We know the 5-year-old went to a daycare center, so attention is also being given to how adults will explain the loss of a friend to the victim’s peers. Children at Grace Lutheran Church must come to terms with their friends not returning to class.

“It’s tough for them to grasp the finality of loss and death when they are at the ages of four, five, six, seven,” said Natalie Gonzalez, the manager of supporter care at Avow Grief and Loss Program.

Gonzalez specializes in helping children deal with grief at Avow.

“We like to use our creative coping skills,” Gonzalez said.

They help children understand the loss by using music, art, and creativity. But it’s important for parents to know the signs of grieving.

“Check in on how they are physically feeling,” Gonzalez said. “Maybe, if they are having signs of headaches, or stomach aches, they are not sleeping, those can be signs of grief too.”

One big takeaway is open communication.

“For example, we like to tell parents to use the word died,” Gonzalez said. “It sounds like something we want to shield the kids from. But the truth is, if they hear grandpa is lost or mom is sleeping, then it puts fear and confusion into their minds.”
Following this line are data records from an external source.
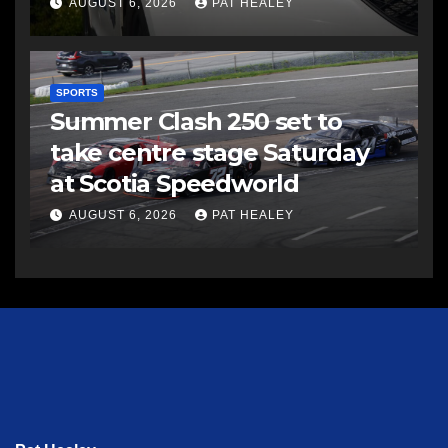
AUGUST 6, 2026
PAT HEALEY
SPORTS
Summer Clash 250 set to
take centre stage Saturday
at Scotia Speedworld
AUGUST 6, 2026
PAT HEALEY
The pastor of the church spoke to us off camera and told us it’s a sad day, but they have not given any other comment currently.

For Forrest Ficke, who lives nearby, the commotion was not something he expected.

“To hear eight cop cars going by 7:30 in the morning doing 80 miles an hour down this road,” Ficke said, “it’s kind of a surprise.”

Right now, the neighborhood shows no signs of a crime. But the people living here are reeling.

“We have been talking about it all day,” Whittier said, “simply because we can’t get it out of her mind.”